§ **The task**
Reproduce each of the following lines verbatim, omitting the pictures from your reply.

———

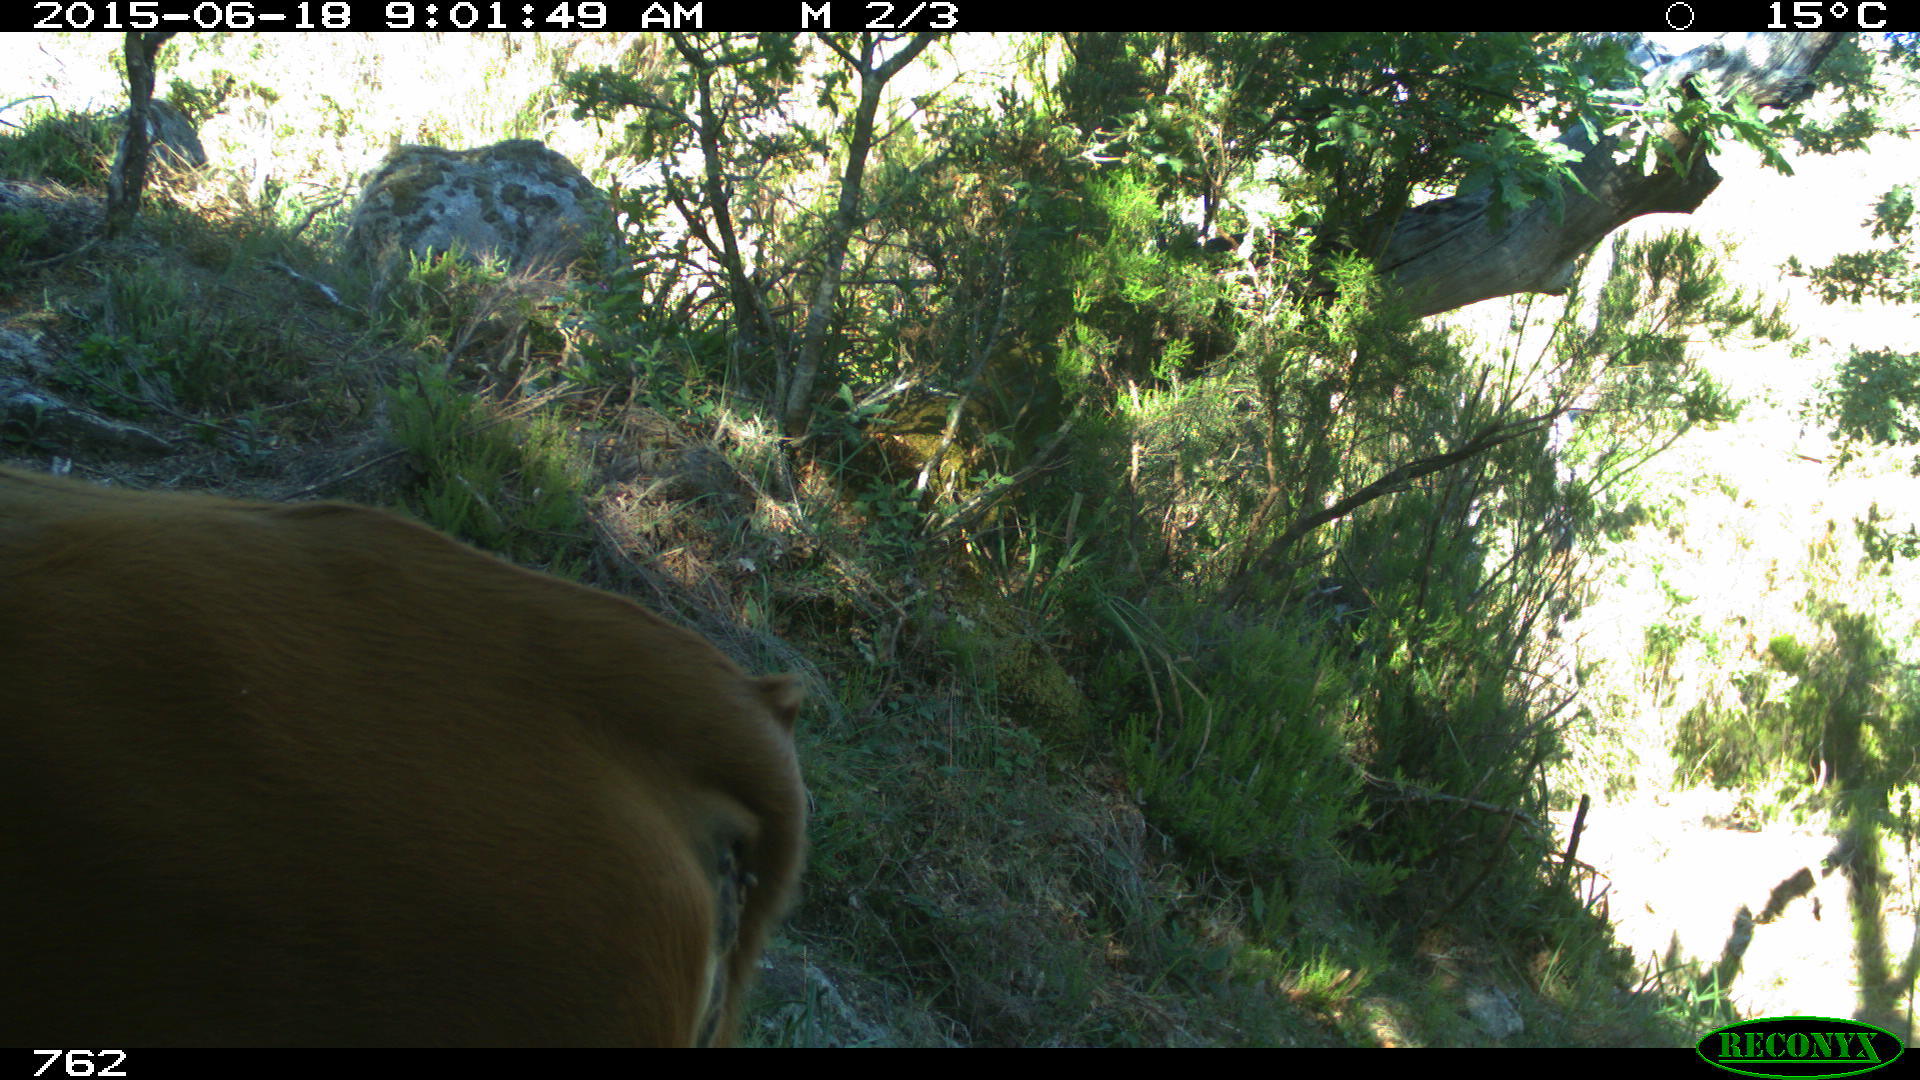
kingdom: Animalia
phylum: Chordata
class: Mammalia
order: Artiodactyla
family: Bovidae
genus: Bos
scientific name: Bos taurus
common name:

———

§ **Problem solution**
kingdom: Animalia
phylum: Chordata
class: Mammalia
order: Artiodactyla
family: Bovidae
genus: Bos
scientific name: Bos taurus
common name:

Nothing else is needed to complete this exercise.